A thorough cleansing of the body is essential. To start with, it will be advisable to undertake a fast of orange juice and water for three days. After this initial fast, a diet of a very restricted nature should be followed for two weeks. Breakfast may consist of seasonal juicy fruits. Raw vegetable salads with olive oil and lemon juice dressing, and soaked raisins, figs, or dates should be taken during lunch. Evening meals should consist of steamed vegetables and a few nuts. Potatoes should be avoided. After two weeks of this diet, the cataract patient may gradually embark upon a well-balanced diet consisting of seeds, nuts, grains, vegetables, and fruits. The emphasis should be on fresh juicy fruits and raw vegetables. The juice fast followed by the restricted diet should be repeated at an interval of three months. The patient should avoid white bread, sugar, cream, refined cereals, rice, boiled potatoes, puddings and pies, strong tea or coffee, alcoholic beverages, condiments, pickles, and sauces.
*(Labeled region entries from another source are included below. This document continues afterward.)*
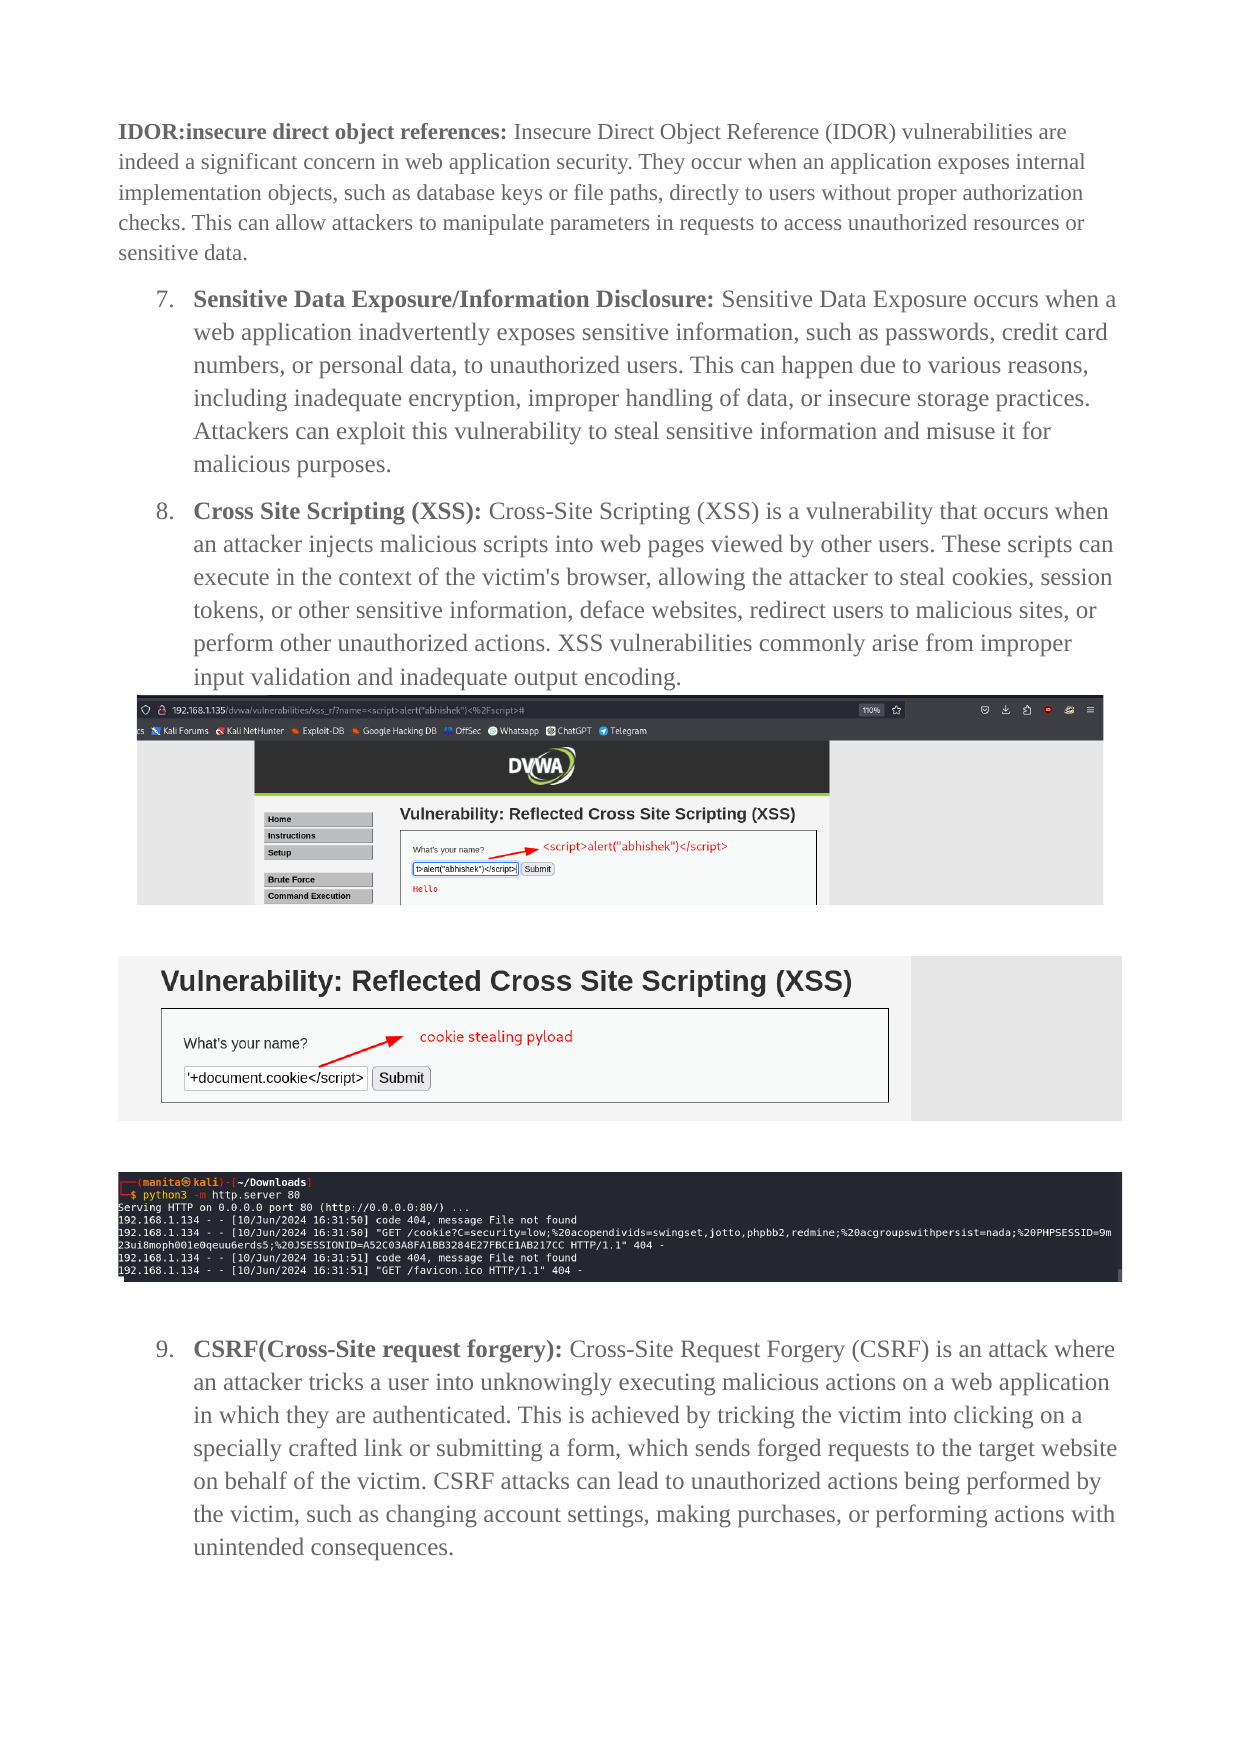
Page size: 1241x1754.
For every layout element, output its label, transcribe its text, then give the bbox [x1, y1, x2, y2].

list CSRF(Cross-Site request forgery): Cross-Site Request Forgery (CSRF) is an attack where an attacker tricks a user into unknowingly executing malicious actions on a web application in which they are authenticated. This is achieved by tricking the victim into clicking on a specially crafted link or submitting a form, which sends forged requests to the target website on behalf of the victim. CSRF attacks can lead to unauthorized actions being performed by the victim, such as changing account settings, making purchases, or performing actions with unintended consequences. [156, 1334, 1122, 1561]
picture [136, 695, 1104, 905]
list Sensitive Data Exposure/Information Disclosure: Sensitive Data Exposure occurs when a web application inadvertently exposes sensitive information, such as passwords, credit card numbers, or personal data, to unauthorized users. This can happen due to various reasons, including inadequate encryption, improper handling of data, or insecure storage practices. Attackers can exploit this vulnerability to steal sensitive information and misuse it for malicious purposes. [156, 284, 1122, 478]
text IDOR:insecure direct object references: Insecure Direct Object Reference (IDOR) vulnerabilities are indeed a significant concern in web application security. They occur when an application exposes internal implementation objects, such as database keys or file paths, directly to users without proper authorization checks. This can allow attackers to manipulate parameters in requests to access unauthorized resources or sensitive data. [118, 118, 1122, 265]
picture [118, 1172, 1123, 1282]
list Cross Site Scripting (XSS): Cross-Site Scripting (XSS) is a vulnerability that occurs when an attacker injects malicious scripts into web pages viewed by other users. These scripts can execute in the context of the victim's browser, allowing the attacker to steal cookies, session tokens, or other sensitive information, deface websites, redirect users to malicious sites, or perform other unauthorized actions. XSS vulnerabilities commonly arise from improper input validation and inadequate output encoding. [156, 496, 1122, 690]
picture [118, 956, 1123, 1121]
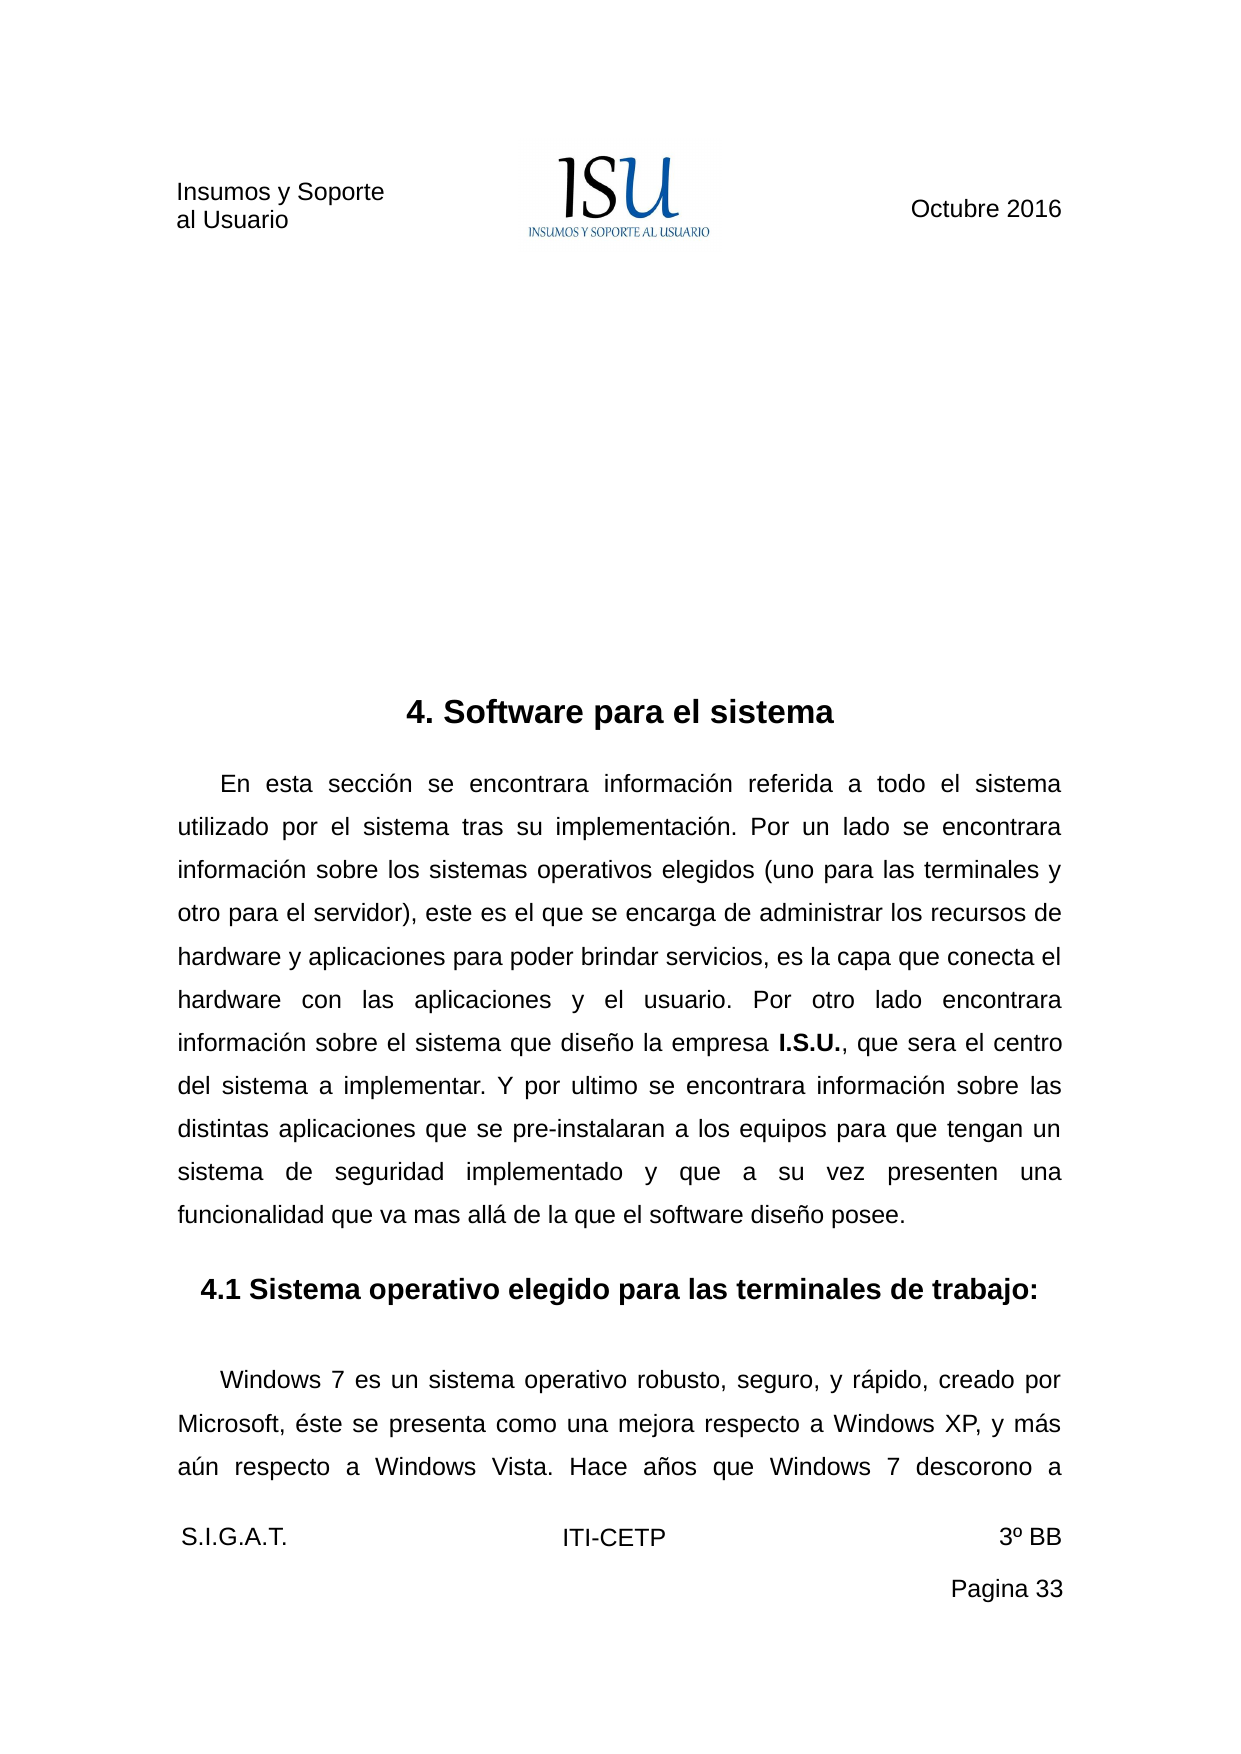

A warm-water enema should be given daily during the juice fast. An Epsom salts bath is beneficial and should be taken twice a week. The patient should remain in the bath from twenty-five to thirty-five minutes till he perspires freely. After the bath, he should cool off gradually. Eyes should be closed and bathed externally, at least, twice daily with hot water containing Epsom salts. Eye exercises aimed at relaxing and strengthening of the eyes are also valuable in cataract The details about these exercises as well as the procedure for palming have been explained in the chapter on Conjunctivitis. Fresh air and gentle outdoor exercise, such as walking, are other essentials. Exposure to heat and bright light should be avoided.